作業依頼 1 – SNS中心の集客を扱った下の文章で、SNSのみで運用する事業者からよく聞かれる違和感として挙げられているものを、すべて書き出せ。
作業依頼 2 –
SNS中心の集客を扱った下の文章について、次の問いに答えよ。
(a) SNS・外部サービスのうち、ポータルサイトの例として名前が出ているものは何か。
(b) SNSが有効な手段である理由として、どんな点が述べられているか。
(c) SNSだけで運用したときの違和感は、何によるものとされているか。
作業依頼 3 – SNS中心の集客を扱った下の文章の続きを、最後の見出し「SNSは「入口」、ホームページは「整理された受け皿」」の後から書き進めよ。

文書の抜粋 –

━━━━━━━━

――Instagram・エキテン中心運用で感じやすい限界
「今まではSNSだけで十分だった」
起業初期や小規模事業の段階では、
- X(旧Twitter)
- LINE公式
- エキテンなどのポータルサイト
といったSNS・外部サービスだけで集客や情報発信を行い、
特に困らなかった、という事業者も多いはずです。
実際、SNSは立ち上げコストが低く、
すぐに始められる有効な手段です。
しかし、事業が続くにつれて、
**「SNSだけでは説明しきれない場面」**が増えてくることがあります。
SNS中心運用でよく出てくる違和感
SNSのみで運用している事業者から、
よく聞かれる違和感には次のようなものがあります。
- 何をやっている会社か一言で説明しづらい
- 問い合わせ前に不安を持たれる
- 取引先や金融機関から確認される
- 投稿が流れてしまい、情報が探しにくい
- 採用や業務内容の説明が難しい
これらは、
SNSが悪いというより、
役割の限界によるものです。
SNSは「入口」、ホームページは「整理された受け皿」

━━━━━━━━

データ –
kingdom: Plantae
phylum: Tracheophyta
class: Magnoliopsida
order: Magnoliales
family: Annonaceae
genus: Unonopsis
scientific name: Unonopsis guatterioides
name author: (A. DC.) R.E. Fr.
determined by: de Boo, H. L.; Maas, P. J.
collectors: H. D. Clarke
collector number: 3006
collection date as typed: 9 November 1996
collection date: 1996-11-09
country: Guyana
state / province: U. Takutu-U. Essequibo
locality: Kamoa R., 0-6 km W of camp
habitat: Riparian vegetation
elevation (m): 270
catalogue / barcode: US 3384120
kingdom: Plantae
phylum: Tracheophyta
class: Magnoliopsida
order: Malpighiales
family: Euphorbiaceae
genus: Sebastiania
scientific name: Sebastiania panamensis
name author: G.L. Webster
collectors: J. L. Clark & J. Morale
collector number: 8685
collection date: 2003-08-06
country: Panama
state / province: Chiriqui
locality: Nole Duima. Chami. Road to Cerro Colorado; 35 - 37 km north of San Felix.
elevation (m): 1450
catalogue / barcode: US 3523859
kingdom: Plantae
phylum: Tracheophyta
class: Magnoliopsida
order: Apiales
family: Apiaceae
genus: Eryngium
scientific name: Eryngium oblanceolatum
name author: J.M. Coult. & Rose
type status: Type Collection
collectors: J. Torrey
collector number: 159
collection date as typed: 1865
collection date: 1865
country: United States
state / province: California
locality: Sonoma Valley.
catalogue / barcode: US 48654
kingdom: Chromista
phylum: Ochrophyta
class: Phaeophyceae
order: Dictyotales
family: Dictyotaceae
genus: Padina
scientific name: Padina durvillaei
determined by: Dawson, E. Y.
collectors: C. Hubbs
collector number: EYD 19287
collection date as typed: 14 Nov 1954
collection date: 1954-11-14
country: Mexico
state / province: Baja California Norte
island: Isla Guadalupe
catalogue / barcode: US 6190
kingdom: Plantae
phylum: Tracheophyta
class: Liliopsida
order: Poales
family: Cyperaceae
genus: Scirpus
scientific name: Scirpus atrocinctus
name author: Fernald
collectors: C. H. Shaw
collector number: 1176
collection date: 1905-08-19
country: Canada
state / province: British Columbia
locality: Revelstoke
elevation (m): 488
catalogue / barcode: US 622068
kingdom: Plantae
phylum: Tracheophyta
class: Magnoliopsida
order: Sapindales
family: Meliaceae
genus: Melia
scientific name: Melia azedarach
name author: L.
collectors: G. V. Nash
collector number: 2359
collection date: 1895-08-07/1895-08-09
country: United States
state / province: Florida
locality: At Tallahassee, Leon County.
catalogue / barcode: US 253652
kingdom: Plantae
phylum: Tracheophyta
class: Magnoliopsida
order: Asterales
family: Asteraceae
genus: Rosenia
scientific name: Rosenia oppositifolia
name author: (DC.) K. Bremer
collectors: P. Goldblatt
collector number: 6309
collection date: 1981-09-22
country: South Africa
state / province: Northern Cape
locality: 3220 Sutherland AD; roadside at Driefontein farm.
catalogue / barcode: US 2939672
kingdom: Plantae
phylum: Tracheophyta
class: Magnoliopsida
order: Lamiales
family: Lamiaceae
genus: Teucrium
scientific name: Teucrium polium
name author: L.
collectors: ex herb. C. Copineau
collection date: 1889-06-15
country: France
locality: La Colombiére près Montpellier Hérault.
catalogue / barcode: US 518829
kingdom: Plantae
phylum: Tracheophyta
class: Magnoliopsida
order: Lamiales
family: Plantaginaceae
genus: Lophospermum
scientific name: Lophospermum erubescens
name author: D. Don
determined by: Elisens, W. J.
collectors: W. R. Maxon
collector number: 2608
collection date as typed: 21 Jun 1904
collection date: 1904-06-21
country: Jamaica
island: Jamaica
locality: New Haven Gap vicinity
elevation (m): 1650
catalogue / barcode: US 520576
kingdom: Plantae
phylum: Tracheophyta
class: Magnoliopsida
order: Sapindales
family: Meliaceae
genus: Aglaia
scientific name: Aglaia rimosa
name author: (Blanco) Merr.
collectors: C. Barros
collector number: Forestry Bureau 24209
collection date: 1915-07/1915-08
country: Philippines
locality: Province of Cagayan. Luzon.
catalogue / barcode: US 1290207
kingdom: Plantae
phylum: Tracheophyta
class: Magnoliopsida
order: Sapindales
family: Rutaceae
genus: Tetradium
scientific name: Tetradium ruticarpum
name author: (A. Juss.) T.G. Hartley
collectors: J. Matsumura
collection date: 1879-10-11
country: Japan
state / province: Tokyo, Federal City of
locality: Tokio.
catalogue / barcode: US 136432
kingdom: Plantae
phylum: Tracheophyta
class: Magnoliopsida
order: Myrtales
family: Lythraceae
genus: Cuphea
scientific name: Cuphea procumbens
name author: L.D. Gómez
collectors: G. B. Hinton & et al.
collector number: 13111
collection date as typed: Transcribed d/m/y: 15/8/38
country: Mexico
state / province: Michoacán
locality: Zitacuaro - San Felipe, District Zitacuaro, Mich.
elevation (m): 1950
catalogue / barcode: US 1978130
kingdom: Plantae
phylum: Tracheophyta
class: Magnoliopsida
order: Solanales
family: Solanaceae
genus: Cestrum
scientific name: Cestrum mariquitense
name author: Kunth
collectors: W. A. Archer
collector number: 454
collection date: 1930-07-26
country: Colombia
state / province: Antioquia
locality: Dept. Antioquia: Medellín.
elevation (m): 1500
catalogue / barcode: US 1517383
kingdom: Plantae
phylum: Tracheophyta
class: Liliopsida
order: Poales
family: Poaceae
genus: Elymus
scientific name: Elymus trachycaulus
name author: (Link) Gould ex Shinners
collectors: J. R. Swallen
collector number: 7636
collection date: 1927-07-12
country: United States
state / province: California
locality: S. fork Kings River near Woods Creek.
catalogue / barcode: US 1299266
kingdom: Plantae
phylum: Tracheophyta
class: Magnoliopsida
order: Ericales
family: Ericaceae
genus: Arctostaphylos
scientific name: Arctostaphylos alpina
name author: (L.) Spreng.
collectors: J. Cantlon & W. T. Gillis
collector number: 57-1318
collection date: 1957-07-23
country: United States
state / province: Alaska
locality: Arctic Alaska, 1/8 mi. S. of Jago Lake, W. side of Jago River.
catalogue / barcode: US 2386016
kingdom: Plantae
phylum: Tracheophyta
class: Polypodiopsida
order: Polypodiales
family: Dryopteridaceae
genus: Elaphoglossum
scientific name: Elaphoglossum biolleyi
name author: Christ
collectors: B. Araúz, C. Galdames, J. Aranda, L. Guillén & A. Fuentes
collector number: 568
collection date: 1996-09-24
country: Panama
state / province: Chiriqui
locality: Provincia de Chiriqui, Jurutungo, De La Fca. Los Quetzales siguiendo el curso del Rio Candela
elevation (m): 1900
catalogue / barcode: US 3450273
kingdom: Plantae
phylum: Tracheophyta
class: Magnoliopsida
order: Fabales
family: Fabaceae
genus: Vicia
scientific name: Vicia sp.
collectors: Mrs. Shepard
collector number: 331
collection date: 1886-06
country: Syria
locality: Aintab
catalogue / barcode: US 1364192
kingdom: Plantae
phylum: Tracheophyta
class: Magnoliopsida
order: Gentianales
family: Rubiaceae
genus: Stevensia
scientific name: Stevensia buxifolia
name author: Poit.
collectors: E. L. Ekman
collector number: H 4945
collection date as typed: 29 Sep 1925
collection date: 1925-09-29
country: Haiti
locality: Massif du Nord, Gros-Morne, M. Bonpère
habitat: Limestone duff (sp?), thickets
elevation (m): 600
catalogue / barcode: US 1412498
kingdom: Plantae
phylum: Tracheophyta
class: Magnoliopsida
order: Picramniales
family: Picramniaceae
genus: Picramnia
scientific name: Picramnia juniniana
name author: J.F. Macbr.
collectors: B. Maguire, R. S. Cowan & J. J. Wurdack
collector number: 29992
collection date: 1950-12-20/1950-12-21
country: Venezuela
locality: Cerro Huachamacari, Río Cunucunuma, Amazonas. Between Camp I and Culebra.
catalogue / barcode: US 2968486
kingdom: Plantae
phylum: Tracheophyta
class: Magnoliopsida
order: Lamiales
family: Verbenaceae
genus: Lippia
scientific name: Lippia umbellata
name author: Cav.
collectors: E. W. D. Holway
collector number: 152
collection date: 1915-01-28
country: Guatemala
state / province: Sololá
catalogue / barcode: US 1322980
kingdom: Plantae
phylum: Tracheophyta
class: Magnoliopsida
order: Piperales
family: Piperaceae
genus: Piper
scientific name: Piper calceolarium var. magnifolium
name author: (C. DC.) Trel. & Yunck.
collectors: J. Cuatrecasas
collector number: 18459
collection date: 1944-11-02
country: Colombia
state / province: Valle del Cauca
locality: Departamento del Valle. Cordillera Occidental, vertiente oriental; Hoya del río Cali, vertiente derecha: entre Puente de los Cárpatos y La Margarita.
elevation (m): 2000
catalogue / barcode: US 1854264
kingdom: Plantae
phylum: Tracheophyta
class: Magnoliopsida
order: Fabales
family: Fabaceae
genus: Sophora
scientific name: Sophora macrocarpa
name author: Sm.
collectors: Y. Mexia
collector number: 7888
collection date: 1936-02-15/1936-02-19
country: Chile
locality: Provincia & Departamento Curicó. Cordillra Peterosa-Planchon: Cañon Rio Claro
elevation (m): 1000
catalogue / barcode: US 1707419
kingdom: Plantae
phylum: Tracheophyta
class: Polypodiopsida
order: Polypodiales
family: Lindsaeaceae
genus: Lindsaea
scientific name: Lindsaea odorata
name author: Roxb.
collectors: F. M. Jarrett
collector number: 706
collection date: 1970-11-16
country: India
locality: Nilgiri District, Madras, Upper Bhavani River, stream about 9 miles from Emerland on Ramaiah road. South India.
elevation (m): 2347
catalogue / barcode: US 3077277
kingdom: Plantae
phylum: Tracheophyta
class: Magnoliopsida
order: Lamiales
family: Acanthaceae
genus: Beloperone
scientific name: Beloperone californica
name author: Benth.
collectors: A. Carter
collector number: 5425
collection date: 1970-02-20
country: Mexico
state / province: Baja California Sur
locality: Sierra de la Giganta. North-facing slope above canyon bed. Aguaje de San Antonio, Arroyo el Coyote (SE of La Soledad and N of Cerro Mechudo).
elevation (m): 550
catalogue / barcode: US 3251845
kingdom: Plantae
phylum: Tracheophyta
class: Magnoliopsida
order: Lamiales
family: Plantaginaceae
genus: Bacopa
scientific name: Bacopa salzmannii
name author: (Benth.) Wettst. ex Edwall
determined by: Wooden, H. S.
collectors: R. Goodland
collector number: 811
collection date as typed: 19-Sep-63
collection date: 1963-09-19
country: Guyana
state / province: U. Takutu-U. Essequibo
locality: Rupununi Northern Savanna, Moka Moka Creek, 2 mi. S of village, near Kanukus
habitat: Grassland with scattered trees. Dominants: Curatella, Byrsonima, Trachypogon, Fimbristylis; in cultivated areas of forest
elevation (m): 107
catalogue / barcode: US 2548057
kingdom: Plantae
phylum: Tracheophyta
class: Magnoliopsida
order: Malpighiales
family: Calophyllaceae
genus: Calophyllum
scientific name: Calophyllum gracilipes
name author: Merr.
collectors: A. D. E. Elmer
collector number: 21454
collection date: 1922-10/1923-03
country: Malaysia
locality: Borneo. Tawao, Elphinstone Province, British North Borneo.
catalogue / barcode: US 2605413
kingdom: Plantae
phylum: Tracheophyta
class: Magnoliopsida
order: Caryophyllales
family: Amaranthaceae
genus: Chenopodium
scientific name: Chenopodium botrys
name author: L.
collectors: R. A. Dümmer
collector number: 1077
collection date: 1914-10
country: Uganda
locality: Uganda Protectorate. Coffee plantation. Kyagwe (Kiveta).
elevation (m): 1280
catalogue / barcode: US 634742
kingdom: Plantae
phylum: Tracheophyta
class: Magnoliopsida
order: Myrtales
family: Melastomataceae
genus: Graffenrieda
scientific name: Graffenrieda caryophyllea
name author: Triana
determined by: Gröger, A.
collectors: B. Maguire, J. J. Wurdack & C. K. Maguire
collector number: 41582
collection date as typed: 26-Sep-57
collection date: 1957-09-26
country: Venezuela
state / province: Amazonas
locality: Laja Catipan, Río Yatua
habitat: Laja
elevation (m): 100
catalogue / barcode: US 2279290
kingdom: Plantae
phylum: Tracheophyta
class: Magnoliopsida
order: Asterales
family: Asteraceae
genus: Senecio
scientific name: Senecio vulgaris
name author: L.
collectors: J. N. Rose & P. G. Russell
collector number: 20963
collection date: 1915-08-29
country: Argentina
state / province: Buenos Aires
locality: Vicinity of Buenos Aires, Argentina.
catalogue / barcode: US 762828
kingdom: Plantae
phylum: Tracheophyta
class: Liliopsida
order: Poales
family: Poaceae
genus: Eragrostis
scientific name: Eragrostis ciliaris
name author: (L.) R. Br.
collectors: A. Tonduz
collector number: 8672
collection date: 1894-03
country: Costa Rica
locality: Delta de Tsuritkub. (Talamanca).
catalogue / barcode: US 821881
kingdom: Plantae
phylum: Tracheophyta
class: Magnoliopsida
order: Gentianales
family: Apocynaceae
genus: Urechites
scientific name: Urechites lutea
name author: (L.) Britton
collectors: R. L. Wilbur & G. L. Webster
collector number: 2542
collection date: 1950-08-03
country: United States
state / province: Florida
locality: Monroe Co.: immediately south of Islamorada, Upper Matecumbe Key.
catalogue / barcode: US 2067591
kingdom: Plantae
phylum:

━━━━━━━━

演習結果 1 –
- 何をやっている会社か一言で説明しづらい
- 問い合わせ前に不安を持たれる
- 取引先や金融機関から確認される
- 投稿が流れてしまい、情報が探しにくい
- 採用や業務内容の説明が難しい

演習結果 2 –
(a) エキテン
(b) 立ち上げコストが低く、すぐに始められる点
(c) 役割の限界

演習結果 3 –
SNSは、
- 認知
- 興味喚起
- 接点づくり
に向いています。
一方で、
- 事業全体の整理
- サービス内容の体系的説明
- 信頼材料の提示
といった役割は、
SNS単体では担いにくい部分があります。
このズレが生じたときに、
「そろそろホームページをどうするか」という検討が始まります。
ホームページを持つべき「タイミング」
SNS中心で進めてきた事業者が、
ホームページを検討し始めるタイミングには、
共通点があります。
- 問い合わせが増え、説明の手間が増えた
- 投稿だけでは情報が追いつかなくなった
- 第三者からの信用確認が必要になった
- 採用や外注など、社外向け説明が増えた
- 事業内容がある程度固まってきた
この段階では、
集客のためだけでなく、整理のためのホームページ
という役割が現実的になります。
それでも「作らなくていい」ケース
一方で、次のような場合は、
無理にホームページを作る必要はありません。
- 完全に紹介のみで成り立っている
- 事業内容がまだ流動的
- 今後もSNS中心で十分に回る
- 更新や管理に割ける時間がない
重要なのは、
「周りが作っているから」ではなく、
自分の事業に必要かどうかで判断することです。
SNSとホームページは競合しない
よくある誤解として、
ホームページを作るとSNSが不要になるのでは?
という不安があります。
実際には、
SNSとホームページは競合関係ではありません。
- SNS:接点づくり・拡散
- ホームページ:情報整理・信頼の受け皿
という役割分担が成立します。
「作るかどうか」より「どう持つか」
この段階で重要なのは、
- 立派なホームページを作るか
- 完璧な構成にするか
ではありません。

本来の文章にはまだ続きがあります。